### PROBLEM DETAILS
Show only those lines of the entries where the string "till" is found.

### Page images and extracted text
....................

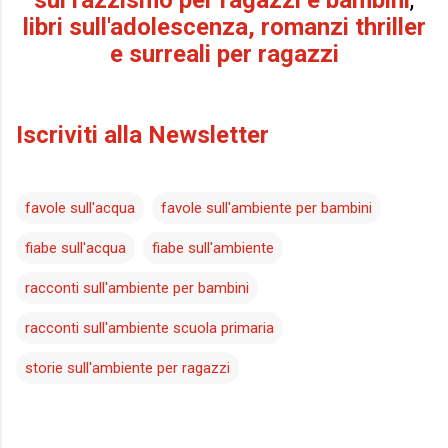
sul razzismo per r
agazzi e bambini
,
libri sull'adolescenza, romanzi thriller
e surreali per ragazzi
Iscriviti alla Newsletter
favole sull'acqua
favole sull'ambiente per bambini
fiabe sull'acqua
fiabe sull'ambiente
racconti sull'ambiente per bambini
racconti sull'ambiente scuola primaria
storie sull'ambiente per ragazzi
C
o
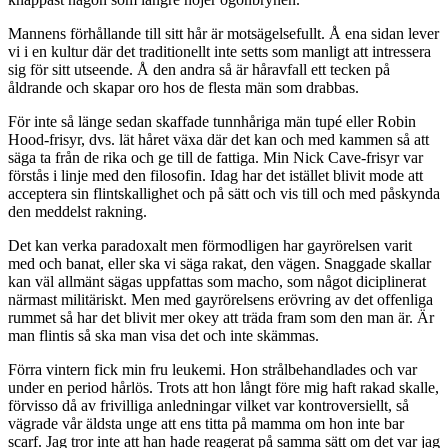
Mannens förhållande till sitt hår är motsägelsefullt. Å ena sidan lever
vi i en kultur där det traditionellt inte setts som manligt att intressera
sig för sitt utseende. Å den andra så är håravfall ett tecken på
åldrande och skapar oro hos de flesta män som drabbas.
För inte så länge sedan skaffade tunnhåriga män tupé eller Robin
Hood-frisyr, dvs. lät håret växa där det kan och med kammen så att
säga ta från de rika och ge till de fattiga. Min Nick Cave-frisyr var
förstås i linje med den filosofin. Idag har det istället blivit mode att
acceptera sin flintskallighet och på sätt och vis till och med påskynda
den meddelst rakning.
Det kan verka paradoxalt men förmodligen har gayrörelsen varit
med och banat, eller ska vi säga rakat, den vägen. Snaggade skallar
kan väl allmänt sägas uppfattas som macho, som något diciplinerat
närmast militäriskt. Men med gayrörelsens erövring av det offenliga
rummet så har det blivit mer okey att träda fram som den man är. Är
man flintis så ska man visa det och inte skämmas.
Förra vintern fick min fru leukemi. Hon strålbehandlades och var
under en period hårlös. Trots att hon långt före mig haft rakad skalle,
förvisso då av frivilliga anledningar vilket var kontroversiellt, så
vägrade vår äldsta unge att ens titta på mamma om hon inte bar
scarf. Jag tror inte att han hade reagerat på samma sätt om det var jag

....................

### RESPONSE TO THE TASK
Mannens förhållande till sitt hår är motsägelsefullt. Å ena sidan lever
säga ta från de rika och ge till de fattiga. Min Nick Cave-frisyr var
acceptera sin flintskallighet och på sätt och vis till och med påskynda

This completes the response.